On June 24, the California Court of Appeal reversed an earlier finding that had minimized the role of Shefler, the Stoli Group’s billionaire owner, in the winery sale. The appellate court was openly skeptical of Shefler’s claim that he had little involvement, writing that it “defies credulity that Shefler, a sophisticated businessman, would risk almost $40 million on a transaction about which he knew nothing and with which he had no involvement.” A separate hearing on whether he must sit for a deposition is scheduled for July 8. Shefler, a Russian-born businessman based in Switzerland, has been a recurring target of Pitt’s legal strategy since 2023.

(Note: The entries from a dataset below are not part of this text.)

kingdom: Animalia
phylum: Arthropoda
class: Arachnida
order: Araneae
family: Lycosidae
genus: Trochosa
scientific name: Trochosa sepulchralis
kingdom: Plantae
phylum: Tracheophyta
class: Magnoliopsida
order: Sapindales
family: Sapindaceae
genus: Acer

In December 2025, Pitt had also secured a separate discovery win when a judge ordered Jolie to produce certain unredacted, non-attorney communications tied to the winery dispute. However, a Los Angeles Superior Court judge separately denied Pitt’s effort to force Jolie to hand over a set of private emails, ruling he had not met the threshold to overcome her attorney-client privilege claims.

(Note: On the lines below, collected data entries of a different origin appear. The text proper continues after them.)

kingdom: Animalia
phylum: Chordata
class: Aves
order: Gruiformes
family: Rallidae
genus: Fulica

Origins of the Château Miraval Battle
Brad Pitt, 62, and Angelina Jolie, 51, purchased Château Miraval together in 2008. The sprawling estate in southern France became one of the world’s most recognizable celebrity-owned wineries. In 2022, Pitt filed a lawsuit contending that Jolie had sold her stake to Tenute del Mondo in 2021 in violation of an agreement that neither party would do so without the other’s consent. Jolie denied any such agreement existed and filed a countersuit, accusing Pitt of waging what she described as a vindictive campaign against her. In 2023, Pitt filed additional court documents seeking financial compensation over the sale.
The couple finalized their divorce in December 2024 after years of separation proceedings that had stretched far beyond family matters into contested questions of business ownership and contractual obligation.
Pitt’s legal team has also argued that the Stoli Group’s reputation drew criticism and faced boycotts linked to its alleged connection with Vladimir Putin’s invasion of Ukraine and a homophobic legislative agenda — damage that, in their view, harmed an enterprise Pitt had carefully cultivated. Jolie’s camp pushed back, characterizing that framing as a xenophobic and factually inaccurate smear of Shefler, whom her team described as a Russian exile and long-standing critic of Putin. An insider close to Jolie maintained that she chose Stoli as a distribution partner solely to benefit the business and the six children she and Pitt share — Maddox, 24; Pax, 22; Zahara, 21; Shiloh, 20; and twins Knox and Vivienne, 17.
The Path Forward
Tenute del Mondo and Nouvel each filed formal objections to the deposition requests prior to the June 17 ruling, arguing the testimony was unnecessary for the case. The court’s order overrode those objections, setting Aug. 7 as the deadline for scheduling key depositions.
Jolie’s attorney, Paul Murphy, moved to minimize the significance of the latest ruling, saying it would not change the trajectory of the case. Murphy said the decision does not affect the substance of the legal dispute and that Jolie anticipates prevailing at next year’s trial, allowing the family to finally concentrate on recovery and moving forward.